In 2017 John had a tonic-clonic seizure and his life was saved by a member of the public. In December 2019, John had a catatonic episode and we attended A&E under a mental health crisis, he received help from the home assessment team, and he engaged with the CBT online training, but this did not help him. Under a year later I caught John trying to sneak out of the house. It felt very eerie, I knew something was wrong. When I asked where he was going, he replied ‘I’m going out.’ I immediately locked all the doors and hid the keys. John was surprisingly subdued, but I stayed awake to watch him. A few months later he told me that I saved his life that day as he was going to ride his bike and go in front of a train to end his life. Since this, we have sought help from the mental health teams under the hospital. John has also tried to attend cocaine anonymous meetings but felt they were not for him.
I feel the above is relevant so I can illustrate the impact the Break Free group has made on both our lives. I was at my wits end and I was ready to divorce John and told him this after 25 years of being together and nearly 13 years married with 2 children.
I contacted Marcus from the team after seeing their many helpful videos on Facebook. These guys were just like my husband advocating a better life and that there was a better life without cocaine.
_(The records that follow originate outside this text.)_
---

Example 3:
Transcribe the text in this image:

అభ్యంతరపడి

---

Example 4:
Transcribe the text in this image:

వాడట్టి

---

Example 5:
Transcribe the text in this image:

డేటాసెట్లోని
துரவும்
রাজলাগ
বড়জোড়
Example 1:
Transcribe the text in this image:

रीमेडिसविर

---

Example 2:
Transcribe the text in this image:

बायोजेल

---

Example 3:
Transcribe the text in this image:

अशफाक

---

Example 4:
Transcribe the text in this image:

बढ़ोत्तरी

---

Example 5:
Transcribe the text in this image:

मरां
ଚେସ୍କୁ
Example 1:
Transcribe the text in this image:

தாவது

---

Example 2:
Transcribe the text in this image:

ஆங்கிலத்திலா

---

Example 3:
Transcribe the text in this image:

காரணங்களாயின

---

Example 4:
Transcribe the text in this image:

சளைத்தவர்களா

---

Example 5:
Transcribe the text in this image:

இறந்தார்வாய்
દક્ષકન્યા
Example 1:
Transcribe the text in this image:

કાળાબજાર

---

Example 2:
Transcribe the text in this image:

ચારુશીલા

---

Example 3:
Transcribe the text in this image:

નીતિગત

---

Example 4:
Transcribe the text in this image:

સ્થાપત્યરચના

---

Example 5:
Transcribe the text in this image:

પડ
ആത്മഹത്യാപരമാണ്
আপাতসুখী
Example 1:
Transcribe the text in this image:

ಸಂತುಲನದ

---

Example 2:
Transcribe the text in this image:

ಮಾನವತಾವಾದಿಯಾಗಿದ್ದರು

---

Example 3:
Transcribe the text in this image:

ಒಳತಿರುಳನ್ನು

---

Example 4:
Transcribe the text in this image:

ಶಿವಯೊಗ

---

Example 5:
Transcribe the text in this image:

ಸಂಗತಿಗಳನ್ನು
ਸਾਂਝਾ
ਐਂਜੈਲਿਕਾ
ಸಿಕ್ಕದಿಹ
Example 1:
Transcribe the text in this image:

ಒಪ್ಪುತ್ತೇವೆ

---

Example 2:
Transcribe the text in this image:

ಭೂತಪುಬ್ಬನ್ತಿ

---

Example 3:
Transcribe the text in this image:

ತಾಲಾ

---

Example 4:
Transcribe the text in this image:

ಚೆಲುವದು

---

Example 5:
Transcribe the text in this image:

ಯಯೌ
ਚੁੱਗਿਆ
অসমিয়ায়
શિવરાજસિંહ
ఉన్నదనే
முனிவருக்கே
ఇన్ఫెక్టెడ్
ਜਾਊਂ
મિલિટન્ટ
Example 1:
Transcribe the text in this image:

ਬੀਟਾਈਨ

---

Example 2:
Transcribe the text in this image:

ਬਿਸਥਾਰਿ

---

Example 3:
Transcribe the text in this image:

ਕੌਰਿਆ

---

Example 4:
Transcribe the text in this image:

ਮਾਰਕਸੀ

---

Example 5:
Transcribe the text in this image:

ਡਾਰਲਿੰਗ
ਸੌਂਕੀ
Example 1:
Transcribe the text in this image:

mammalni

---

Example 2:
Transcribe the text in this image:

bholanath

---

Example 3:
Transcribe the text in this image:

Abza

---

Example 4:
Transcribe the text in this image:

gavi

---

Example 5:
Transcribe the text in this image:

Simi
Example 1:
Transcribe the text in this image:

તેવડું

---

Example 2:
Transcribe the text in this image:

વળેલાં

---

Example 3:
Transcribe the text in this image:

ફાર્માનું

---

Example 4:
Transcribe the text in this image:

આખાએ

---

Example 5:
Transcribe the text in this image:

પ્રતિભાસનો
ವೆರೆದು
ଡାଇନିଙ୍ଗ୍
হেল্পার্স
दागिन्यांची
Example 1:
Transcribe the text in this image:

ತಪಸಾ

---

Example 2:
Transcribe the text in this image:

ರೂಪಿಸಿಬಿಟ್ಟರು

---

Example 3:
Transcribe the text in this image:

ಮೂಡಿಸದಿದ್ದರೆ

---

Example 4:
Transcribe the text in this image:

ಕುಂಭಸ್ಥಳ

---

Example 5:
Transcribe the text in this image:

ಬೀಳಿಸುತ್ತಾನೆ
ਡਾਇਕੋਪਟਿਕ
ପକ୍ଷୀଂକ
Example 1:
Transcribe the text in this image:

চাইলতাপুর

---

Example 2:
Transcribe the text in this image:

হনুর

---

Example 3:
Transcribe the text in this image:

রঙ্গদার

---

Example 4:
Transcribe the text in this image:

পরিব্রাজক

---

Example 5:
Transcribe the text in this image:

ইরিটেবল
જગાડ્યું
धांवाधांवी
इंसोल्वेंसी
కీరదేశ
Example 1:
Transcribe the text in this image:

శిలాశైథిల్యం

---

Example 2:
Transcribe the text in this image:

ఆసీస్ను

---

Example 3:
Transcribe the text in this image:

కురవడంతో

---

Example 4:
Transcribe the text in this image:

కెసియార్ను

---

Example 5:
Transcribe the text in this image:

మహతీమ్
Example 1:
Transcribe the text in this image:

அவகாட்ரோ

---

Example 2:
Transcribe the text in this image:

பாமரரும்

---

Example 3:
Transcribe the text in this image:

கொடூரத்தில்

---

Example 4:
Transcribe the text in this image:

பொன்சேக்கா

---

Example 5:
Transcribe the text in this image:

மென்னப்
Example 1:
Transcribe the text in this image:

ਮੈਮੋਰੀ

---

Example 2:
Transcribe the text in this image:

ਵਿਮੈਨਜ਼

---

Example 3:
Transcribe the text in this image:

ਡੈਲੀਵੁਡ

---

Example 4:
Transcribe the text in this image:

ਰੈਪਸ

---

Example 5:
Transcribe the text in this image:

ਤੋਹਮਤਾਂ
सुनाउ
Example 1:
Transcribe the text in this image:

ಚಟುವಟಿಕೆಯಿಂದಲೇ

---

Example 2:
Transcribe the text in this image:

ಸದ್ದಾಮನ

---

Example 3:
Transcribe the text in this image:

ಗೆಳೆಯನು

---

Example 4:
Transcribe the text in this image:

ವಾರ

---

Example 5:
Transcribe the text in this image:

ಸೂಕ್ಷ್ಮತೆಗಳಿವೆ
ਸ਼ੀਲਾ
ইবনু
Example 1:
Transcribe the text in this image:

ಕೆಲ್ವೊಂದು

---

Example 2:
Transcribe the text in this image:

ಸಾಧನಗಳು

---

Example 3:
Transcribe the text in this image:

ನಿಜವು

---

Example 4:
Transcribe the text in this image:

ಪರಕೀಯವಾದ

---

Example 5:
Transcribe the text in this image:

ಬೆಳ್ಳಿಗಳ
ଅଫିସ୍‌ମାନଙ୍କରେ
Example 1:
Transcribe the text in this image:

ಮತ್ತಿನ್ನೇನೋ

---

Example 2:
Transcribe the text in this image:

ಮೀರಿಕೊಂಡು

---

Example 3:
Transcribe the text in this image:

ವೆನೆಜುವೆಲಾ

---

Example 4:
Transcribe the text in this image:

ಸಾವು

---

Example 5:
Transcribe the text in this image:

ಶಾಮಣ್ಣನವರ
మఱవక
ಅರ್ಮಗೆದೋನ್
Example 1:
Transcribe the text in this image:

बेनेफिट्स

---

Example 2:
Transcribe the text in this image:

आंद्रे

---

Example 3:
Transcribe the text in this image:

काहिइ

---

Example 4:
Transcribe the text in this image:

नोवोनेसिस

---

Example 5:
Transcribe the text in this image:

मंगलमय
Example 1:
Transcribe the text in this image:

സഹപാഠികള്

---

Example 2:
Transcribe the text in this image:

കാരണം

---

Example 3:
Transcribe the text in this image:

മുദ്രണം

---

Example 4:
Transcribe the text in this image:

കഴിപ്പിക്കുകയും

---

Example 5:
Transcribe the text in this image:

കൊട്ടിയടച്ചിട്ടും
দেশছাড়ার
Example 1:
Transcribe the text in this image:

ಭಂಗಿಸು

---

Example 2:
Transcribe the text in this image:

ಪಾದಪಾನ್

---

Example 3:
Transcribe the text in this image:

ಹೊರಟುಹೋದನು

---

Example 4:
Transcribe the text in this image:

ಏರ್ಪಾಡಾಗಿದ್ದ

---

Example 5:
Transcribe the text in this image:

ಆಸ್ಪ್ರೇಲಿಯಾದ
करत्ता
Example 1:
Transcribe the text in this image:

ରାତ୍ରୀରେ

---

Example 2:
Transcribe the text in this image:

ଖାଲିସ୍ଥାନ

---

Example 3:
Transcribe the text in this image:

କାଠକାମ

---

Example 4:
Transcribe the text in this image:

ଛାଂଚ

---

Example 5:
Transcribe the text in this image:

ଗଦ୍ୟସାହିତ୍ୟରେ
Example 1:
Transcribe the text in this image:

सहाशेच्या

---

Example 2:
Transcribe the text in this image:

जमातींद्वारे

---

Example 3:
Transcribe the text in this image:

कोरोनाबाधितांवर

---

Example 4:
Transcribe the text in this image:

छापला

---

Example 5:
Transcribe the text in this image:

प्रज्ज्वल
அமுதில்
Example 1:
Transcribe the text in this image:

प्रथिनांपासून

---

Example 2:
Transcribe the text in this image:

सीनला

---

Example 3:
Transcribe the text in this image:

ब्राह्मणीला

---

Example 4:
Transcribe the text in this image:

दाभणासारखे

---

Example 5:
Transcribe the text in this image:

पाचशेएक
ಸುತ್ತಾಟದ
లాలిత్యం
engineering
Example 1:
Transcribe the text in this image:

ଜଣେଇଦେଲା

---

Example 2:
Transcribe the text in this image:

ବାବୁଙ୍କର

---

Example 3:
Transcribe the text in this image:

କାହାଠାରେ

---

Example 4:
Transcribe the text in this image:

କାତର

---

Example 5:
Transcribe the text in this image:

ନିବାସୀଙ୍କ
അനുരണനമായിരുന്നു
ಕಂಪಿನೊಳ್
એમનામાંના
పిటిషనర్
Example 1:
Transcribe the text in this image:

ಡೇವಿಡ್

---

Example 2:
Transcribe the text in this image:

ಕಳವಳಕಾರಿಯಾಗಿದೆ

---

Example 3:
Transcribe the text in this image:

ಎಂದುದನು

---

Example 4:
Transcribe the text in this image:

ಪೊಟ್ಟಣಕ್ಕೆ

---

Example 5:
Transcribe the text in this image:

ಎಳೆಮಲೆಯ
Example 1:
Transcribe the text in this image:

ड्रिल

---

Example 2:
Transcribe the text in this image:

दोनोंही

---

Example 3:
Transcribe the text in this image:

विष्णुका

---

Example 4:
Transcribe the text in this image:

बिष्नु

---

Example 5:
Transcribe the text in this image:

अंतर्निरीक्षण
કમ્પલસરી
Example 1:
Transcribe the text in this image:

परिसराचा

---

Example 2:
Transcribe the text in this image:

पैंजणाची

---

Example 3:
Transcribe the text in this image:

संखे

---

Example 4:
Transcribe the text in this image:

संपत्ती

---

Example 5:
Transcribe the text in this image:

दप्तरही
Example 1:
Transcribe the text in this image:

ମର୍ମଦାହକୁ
Marcus very quickly got back to me and gave me his number to pass onto John. The condition was that the phone call from John was to not come under duress from myself.
I showed John the Facebook videos and he contacted Marcus. John attended the group and came home broken, crying but said he will go again. He has been attending the Wednesday meeting and attending the Saturday walks. John has only been going a few weeks and already I feel he has completely changed his life around. John is identifying with this group! Marcus has been on hand daily to check on him and John is now part of a supportive WhatsApp group. Marcus has also spoke to me which I know he does not normally do. He has given me helpful advice to support John and to also look after myself.
John is now coming out with us; he even took my eldest horse-riding, and he would never have done that. He would normally have opted to stay in bed and would have been annoyed with me for putting him in the predicament. He does not sleep all day anymore; the money is not being taken out of the bank and John is building me a nice new garden which is being concisely completed and not half done. John is returning to work and has told me he does not have daily suicidal thoughts anymore and can see a great future.
The change in John is unbelievable. I was lost, I felt I had no where to go. I owe this group so much. They will never understand how grateful I am. I may go as far to say they have prevented me going into a depressive spiral as I was not sleeping.
I could write pages of the joy this group has brought to my family. If you want to know anything further, please do not hesitate to contact me.
I feel it necessary to tell you my job role to show that I am aware of the help that is out there. We really had tried everything.